Michael Vaughan held the office of England captain with great poise, and no little success. But his reaction to their defeats since switching to media is entirely scattergun.

After the Lord’s humbling, he suggested they should think of ditching one of James Anderson or Stuart Broad.

Ridiculous, right? Broad got eight wickets in the one-before-last Test, to take his overall tally up to a not-unsubstantial 411.

And Anderson? Over the past 12 months, England’s leading Test wicket-taker has 68 wickets in 15 Tests. His average in that time of 19.36 is a vast improvement on his overall career one of 27.34.

So the bare stats do not remotely support Vaughan’s point. But it does not mean he is wrong.

What is Cook’s problem?

Broad and Anderson may be productive, but they are still playing in a failing team. So, too, is Alastair Cook. But ditching him? Just as crazy a theory as the Broad/Anderson one.

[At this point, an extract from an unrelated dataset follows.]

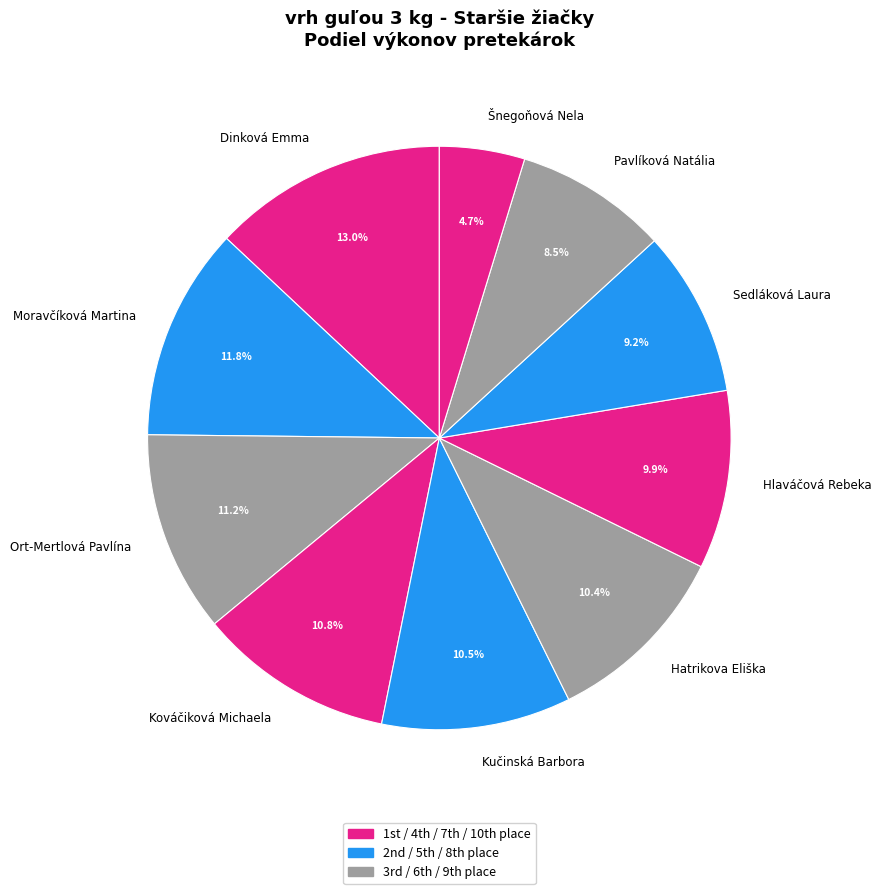

Does any single category account for the majority?

No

The former captain has more England runs than anyone else, made an away Ashes double-century just a few months back, and held the first innings together at Lord’s.

But England’s one constant and overriding failing is the dearth of match-winning totals. A generally under-firing batting line up has been undermined in particular by the fact there is seldom a platform set by their openers.

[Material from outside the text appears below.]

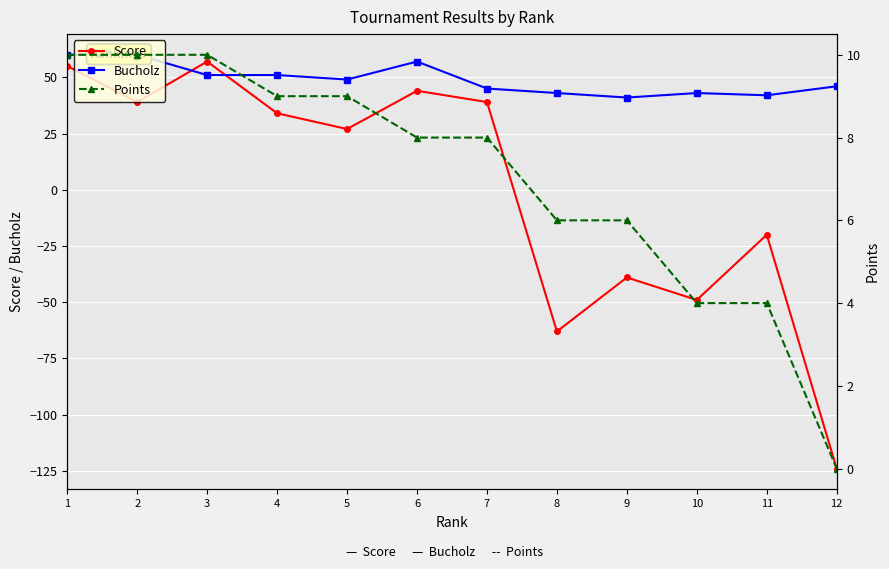

How many values in the Score series are below 34?

6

Many have been tried. And what did, to name a few, Adam Lyth, Michael Carberry, Nick Compton, and most recently Mark Stoneman have in common? Cook was their England opening partner.

Senior players

Vaughan’s broader point was that Joe Root might be finding it tough to captain an XI with such gilded senior pros.

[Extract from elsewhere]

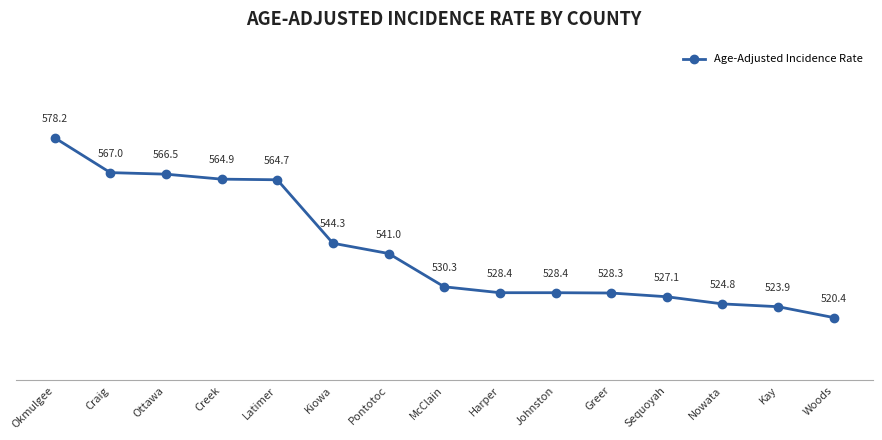

How many values are below 530?

7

This may be closer to the nub of the issue. The England starting XI has six guaranteed starters: Cook, Root, Anderson, Broad, Ben Stokes (hamstring-injury permitting) and Jonny Bairstow.

It feels like the other five, whoever they may be in any given Test, are only a couple of bad innings away from being dropped. At Headingley, this group will likely be Keaton Jennings, Dawid Malan, Jos Buttler, Dom Bess, and one of Chris Woakes or Mark Wood.

Whose fault is that? The established players might be part of the problem, without even being conscious of it.

Off form

Mike Brearley, another celebrated, Ashes-winning, former England captain of a rather more considered mind than Vaughan, made a point in his recent book On Form.

He told a story of his playing days with his county side Middlesex. It was pointed out to him that Wilf Slack, a shy newcomer in the side of the late 1970s and early '80s, was more prolific when opening with someone other than Brearley himself.

“After some pressing on my part,” Brearley wrote, “Slack managed to tell me he felt inhibited when batting with me, that he experienced me as a disapproving eye.”

As a trained psychoanalyst, Brearley well understood people. And yet he had not realised that he had been implicitly judgmental, to the extent it had a negative effect on a teammate.

Got the T-shirt

England’s established core might not all outwardly be “been-there, done-that, have I told you about when I won the Ashes away?” types.

It seems unrealistic to think Cook, for example, sits there regaling newcomers to the side with that time he scored 235 not out to save the Gabba Test match.

But, unwittingly, they may be conveying an additional pressure on the less-established players, extra to the exacting challenge of trying to combat a highly-talented young Pakistan opposition.

Talking Mickey

Talking of Pakistan, they benefited from the upside of the hysteria after Lord’s. In particular, their coach Mickey Arthur, who, it is now widely held, has “transformed” them.

Which is the lavish praise, given his record in the Test format at least. Since taking over in May 2016, Arthur’s Pakistan have lost 11 of the 19 Test matches they have played, prompting a slide from No 1 in the world rankings to No 7.

They also, last year, lost a full “home” series in UAE, against an unremarkable Sri Lanka side, for the first time.

So, while their brilliance in the first Test was uplifting, Arthur’s effects on the Test side might need to be considered over an extended period.